-- start DOCUMENT SECTION --

We defeat the purpose of solving the key problems the industry is facing if
backward compatibility is provided at the same level - aka LOOPHOLE!
So I see two things:
o Should not be backward compatible.
However, this will provide a barrier to acceptability and development,
therefore it should be:
o Should offer backward compatibilty with the following exception and
limits:
- does not violate the any new security related concept mandated by
mail-ng
- a X month grace/transistion period from the point of initial contact.
In other words, it could be just announced to the world.
"Hey mail-ng is the standard now. SMTP/POP3 will be deprecated on X
date
(24 months from release date). Everyone has 24 months to revamp."
or
"Hey mail-ng is the standard now. SMTP/POP3 is be deprecated in 24
months.
However, backward compatibility remain a system policy option. We
recommend
using the mail-ng automatic "grandfather clock" where initial
contacts are sent
an email warning there old compatibility access will cease to work
on X date.

-- end DOCUMENT SECTION --

## [WHAT TO DO]
1: For the mail-ng backward compatibility message, decide whether each statement agrees with it, answering yes or no and quoting the words that settle it: (a) providing backward compatibility at the same level is called a loophole; (b) the first announcement sets the deprecation date 24 months from the release date; (c) offering no backward compatibility would make acceptance easier.
2: According to the second announcement in the mail-ng backward compatibility message, what stays a system policy option?
Answer from the mail-ng backward compatibility message alone, not from the material.

-- start DATASET ROWS --

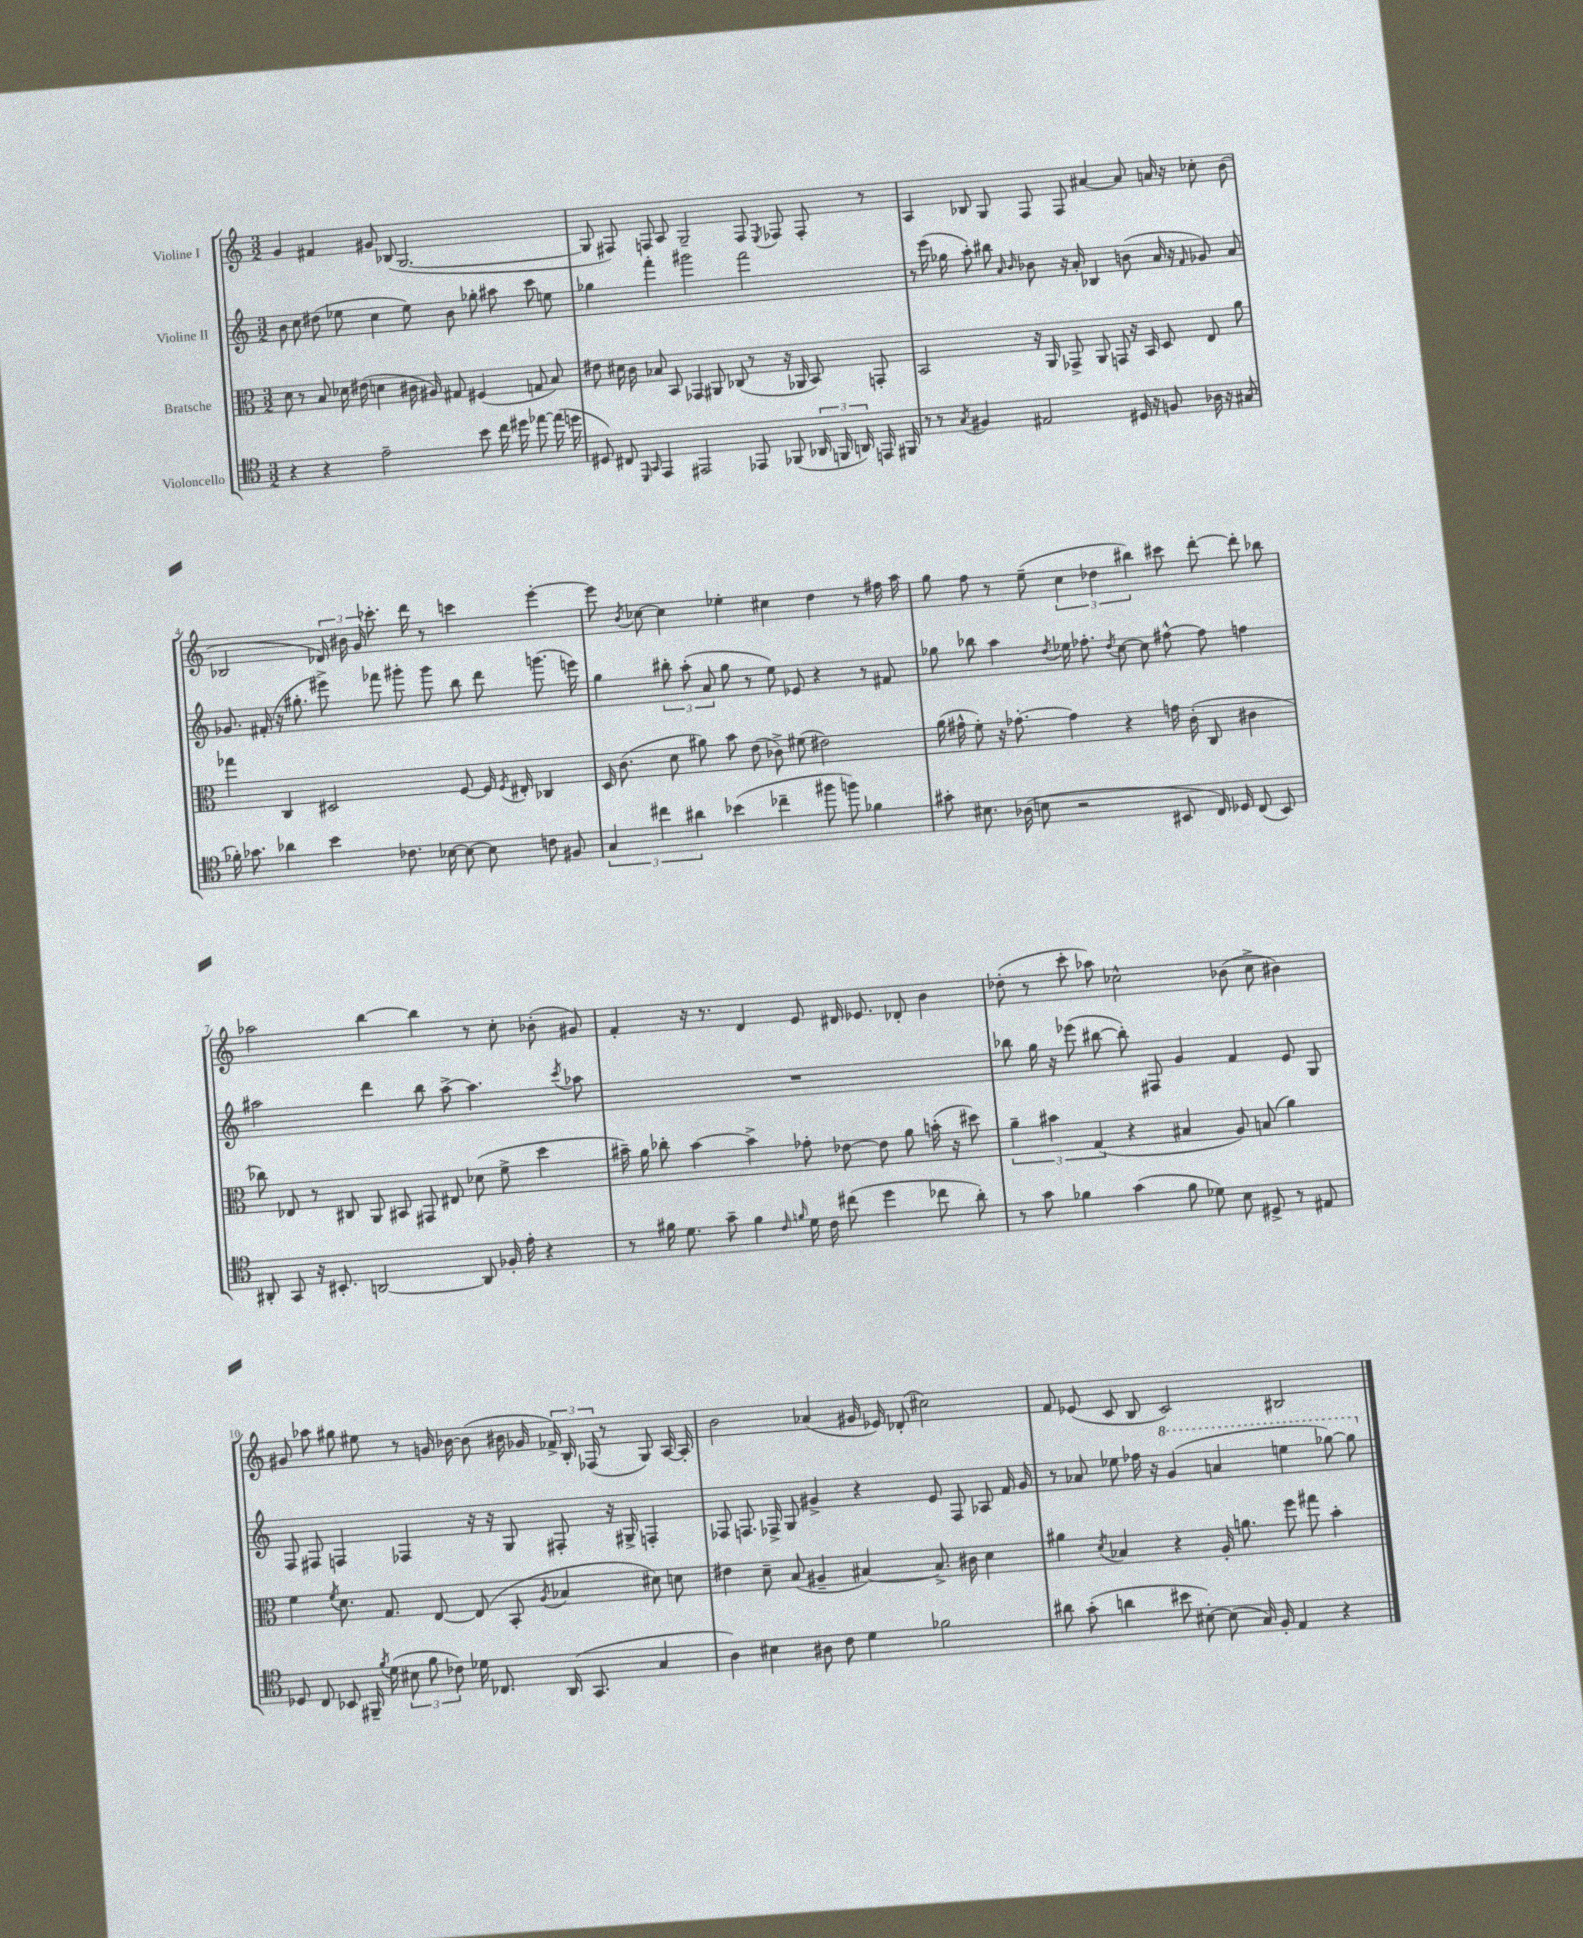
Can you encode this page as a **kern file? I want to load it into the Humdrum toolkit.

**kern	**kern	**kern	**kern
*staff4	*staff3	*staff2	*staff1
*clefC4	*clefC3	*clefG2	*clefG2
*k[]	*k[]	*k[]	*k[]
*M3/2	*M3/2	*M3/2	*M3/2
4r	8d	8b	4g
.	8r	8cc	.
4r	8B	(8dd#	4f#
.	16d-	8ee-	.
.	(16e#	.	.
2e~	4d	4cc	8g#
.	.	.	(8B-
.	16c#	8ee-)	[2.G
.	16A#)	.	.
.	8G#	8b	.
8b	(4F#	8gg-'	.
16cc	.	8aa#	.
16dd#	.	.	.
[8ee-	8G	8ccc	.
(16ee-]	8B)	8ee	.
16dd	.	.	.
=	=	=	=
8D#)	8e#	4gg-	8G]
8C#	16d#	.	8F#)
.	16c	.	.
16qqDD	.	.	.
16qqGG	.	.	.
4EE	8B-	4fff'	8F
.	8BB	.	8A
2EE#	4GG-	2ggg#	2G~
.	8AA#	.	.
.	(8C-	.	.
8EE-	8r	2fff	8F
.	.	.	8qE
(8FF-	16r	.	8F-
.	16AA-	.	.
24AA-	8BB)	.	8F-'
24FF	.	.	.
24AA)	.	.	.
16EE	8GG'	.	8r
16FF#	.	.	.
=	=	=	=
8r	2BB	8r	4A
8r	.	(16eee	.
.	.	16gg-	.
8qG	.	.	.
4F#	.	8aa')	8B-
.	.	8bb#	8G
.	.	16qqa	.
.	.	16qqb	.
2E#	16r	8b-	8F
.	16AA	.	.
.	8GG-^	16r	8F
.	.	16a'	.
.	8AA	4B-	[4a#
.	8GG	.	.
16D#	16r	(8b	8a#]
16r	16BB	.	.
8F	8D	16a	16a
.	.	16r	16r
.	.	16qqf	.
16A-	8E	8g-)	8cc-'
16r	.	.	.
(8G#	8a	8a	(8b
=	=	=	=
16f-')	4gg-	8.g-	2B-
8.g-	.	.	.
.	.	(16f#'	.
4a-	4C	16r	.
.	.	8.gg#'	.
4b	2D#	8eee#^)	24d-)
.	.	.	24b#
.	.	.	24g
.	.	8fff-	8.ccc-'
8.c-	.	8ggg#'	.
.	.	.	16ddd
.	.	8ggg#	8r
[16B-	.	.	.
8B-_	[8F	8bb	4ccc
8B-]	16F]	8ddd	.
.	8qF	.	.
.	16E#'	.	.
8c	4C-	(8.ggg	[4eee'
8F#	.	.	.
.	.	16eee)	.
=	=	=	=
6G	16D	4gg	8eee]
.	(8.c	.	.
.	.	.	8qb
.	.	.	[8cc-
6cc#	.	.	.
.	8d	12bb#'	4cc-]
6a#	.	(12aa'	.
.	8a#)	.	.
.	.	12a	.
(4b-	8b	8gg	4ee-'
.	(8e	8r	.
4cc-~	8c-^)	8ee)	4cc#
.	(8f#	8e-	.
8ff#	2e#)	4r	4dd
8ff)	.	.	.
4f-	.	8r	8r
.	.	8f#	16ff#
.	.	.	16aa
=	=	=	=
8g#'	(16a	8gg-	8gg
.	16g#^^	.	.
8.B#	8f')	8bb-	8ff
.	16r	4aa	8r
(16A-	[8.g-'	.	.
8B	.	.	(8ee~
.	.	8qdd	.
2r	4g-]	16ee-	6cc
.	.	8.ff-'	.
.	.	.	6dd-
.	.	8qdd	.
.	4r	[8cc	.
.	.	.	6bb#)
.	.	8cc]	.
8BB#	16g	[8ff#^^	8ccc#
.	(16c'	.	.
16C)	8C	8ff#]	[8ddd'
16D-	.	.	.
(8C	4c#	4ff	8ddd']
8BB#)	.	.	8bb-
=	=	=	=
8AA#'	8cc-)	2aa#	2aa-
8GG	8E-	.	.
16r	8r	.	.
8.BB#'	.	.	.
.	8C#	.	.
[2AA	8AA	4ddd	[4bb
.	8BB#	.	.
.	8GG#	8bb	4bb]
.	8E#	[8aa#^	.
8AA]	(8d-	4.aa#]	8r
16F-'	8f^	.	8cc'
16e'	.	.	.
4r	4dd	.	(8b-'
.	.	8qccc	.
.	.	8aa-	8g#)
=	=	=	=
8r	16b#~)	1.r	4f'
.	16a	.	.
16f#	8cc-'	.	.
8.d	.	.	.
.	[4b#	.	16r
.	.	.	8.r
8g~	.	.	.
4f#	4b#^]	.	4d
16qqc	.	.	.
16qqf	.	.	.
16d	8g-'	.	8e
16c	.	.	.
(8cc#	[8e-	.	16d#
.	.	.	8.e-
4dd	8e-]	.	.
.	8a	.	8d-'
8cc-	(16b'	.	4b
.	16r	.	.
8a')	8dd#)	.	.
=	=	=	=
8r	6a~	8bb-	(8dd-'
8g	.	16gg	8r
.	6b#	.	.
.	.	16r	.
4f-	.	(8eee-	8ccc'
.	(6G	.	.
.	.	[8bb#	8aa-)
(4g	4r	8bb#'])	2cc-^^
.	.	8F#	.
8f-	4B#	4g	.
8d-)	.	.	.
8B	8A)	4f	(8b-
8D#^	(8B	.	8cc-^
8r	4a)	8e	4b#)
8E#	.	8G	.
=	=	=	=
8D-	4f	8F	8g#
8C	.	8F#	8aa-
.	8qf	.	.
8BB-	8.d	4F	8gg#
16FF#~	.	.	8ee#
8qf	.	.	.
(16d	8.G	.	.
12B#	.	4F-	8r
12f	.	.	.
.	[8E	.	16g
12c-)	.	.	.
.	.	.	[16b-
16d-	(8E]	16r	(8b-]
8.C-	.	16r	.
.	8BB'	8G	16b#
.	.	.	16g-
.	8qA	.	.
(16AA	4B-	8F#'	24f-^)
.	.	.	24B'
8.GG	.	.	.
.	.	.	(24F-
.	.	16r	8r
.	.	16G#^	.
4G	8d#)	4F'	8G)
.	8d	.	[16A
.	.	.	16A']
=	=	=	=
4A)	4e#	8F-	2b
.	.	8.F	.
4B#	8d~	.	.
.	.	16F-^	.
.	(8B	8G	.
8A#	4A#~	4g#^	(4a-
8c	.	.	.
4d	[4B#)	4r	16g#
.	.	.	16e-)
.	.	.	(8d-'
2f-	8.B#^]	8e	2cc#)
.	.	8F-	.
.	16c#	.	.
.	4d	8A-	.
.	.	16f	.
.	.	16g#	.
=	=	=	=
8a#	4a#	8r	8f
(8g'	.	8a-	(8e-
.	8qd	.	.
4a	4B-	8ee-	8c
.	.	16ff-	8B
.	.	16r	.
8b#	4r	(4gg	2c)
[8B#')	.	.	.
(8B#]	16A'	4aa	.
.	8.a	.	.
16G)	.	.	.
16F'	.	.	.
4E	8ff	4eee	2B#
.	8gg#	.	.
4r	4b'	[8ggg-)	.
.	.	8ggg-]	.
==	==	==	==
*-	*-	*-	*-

-- end DATASET ROWS --

## [ANSWERS PROVIDED]
1:
(a) Yes: "aka LOOPHOLE!"
(b) Yes: "(24 months from release date)"
(c) No: "this will provide a barrier to acceptability and development"

2: Backward compatibility remains a system policy option.